SBG: We made a decision early on in the editing process to try to separate out the child’s narrative from the adult Sonia’s thoughts as much as possible. We did this for a number of reasons, we wanted the narrative to flow as smoothly as possible, and really wanted the reader to be immersed in the child Sonia’s psyche. But there were a few places where we let the adult Sonia’s voice come through as a narrator, mostly to fill in the historical context for the reader.

YH: It helped that Sonia, like many children of war, had to adopt an adult’s self-reliance at an early age—and in fact the title of the memoir’s German edition translates to “Lost Childhood.” Still any child’s experiences will be more limited than an adult’s, and we should see them learning to make nuanced judgments. I was looking for that while editing the manuscript.

Sonia: I think it flows very seamlessly, not betraying one bit how much work went into it!

SBG: In many ways, children see things much more clearly than adults do. I know that it takes effort for me to observe something without judgment. Describing scenes in a child’s voice felt like a very natural way of stepping back and surveying the scene. And also, kids see details that adults sometimes overlook, and sometimes those details can be very descriptive and telling.

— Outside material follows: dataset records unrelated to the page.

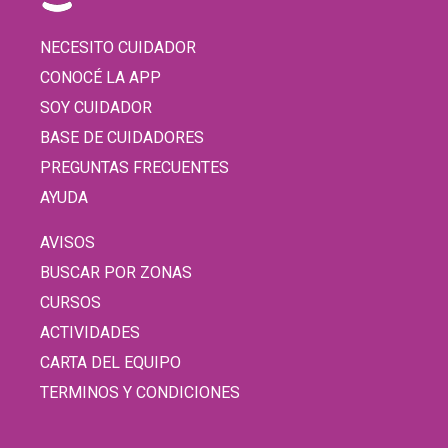
NECESITO CUIDADOR
CONOCÉ LA APP
SOY CUIDADOR
BASE DE CUIDADORES
PREGUNTAS FRECUENTES
AYUDA
AVISOS
BUSCAR POR ZONAS
CURSOS
ACTIVIDADES
CARTA DEL EQUIPO
TERMINOS Y CONDICIONES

JE: One of my favorite scenes is when 7-year-old Sonia is tracing the patterns of the rug on the floor with her finger as her mother is meeting with friends trying to discuss escape options to get themselves out of Germany. “I look down and notice the flowery pattern on the rug looking like a thorny maze of with many dead-ends.”

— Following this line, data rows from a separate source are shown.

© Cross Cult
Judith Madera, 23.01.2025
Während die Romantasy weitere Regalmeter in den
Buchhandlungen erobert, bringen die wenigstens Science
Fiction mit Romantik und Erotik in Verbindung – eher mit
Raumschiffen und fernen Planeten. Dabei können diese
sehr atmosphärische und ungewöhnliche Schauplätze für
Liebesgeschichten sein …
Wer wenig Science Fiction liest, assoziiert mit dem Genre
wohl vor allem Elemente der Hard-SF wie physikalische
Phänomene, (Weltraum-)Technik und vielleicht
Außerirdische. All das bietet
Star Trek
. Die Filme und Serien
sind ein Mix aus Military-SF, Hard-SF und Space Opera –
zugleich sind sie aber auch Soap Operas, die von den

Sonia: That detail was very telling as to what was about to happen to us over the next few months and years; a dangerous maze with many dead-ends.

YH: Another challenge we faced, and I think any author writing an adult’s book from a child’s view point would face was creating getting a voice that was believable as a child’s without the sweetness and innocence becoming too saccharine. And that detail reminds me of seeing friends’ children focusing on a detail in the environment—I can even remember doing that.

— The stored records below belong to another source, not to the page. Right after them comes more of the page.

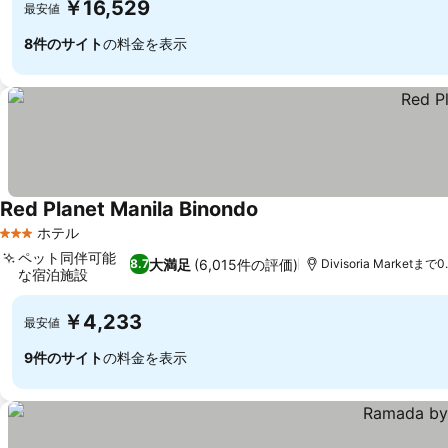
￥16,529
最安値
8件のサイト
の料金を表示
Red Planet Manila Binondo
ホテル
3 ホテルのランク
ペット同伴可能
大満足
(6,015件の評価)
8.7
Divisoria Marketまで0
な宿泊施設
￥4,233
最安値
9件のサイト
の料金を表示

SBG: Making the voice childlike, without it becoming childish. It is a fine balance but an important one to find, or else the author runs the risk of undermining the seriousness of the message.

YH: A major challenge for us was deciding our intended audience was. In a book that is centered around the war, there are many traumatic events that are perhaps a young-adult reader wouldn’t be ready for.

JE: When your book blurs boundaries, how do you make the distinction? Even though it’s written from a child’s point of view, it’s not a book for children, it’s a memoir, but it’s also so much more than that… so how you decide who you are writing for?

SBG: I think we relied on subject matter rather than the reading level, and we eventually decided that it was an adult book, but one that high-school aged kids could learn from, as it would help them have a fuller understanding of what it was like to live through this period of history.

Sonia: And many people have written me and have said how this book has touched them; that they felt like they were right there with me. I’d like to think that writing my book has not only helped me, but has helped other people have a better understanding of this time.

***

Sonia Korn-Grimani earned her doctorate in French literature and the teaching of foreign languages, and directed a multi-cultural language program at UNESCO. With her husband John, and their children Anthony and Renee, Sonia traveled and lived all over the world. She taught foreign languages at the university level, and performed frequently to the delight of audiences worldwide. In her album Cantos al Amor, Sonia sings in 16 languages.

In 1989, Dr. Korn-Grimani was knighted Chevalier dans l’Ordre des Palmes Académiques, and in 1996 she was decorated Officier des Palmes Académiques. These decorations were awarded in recognition of her lifelong dedication to and promotion of French culture and language.

Sonia continues to sing regularly at UNESCO events in France, and is also frequently invited to share her Holocaust experiences as a guest speaker in high schools, universities, synagogues and churches.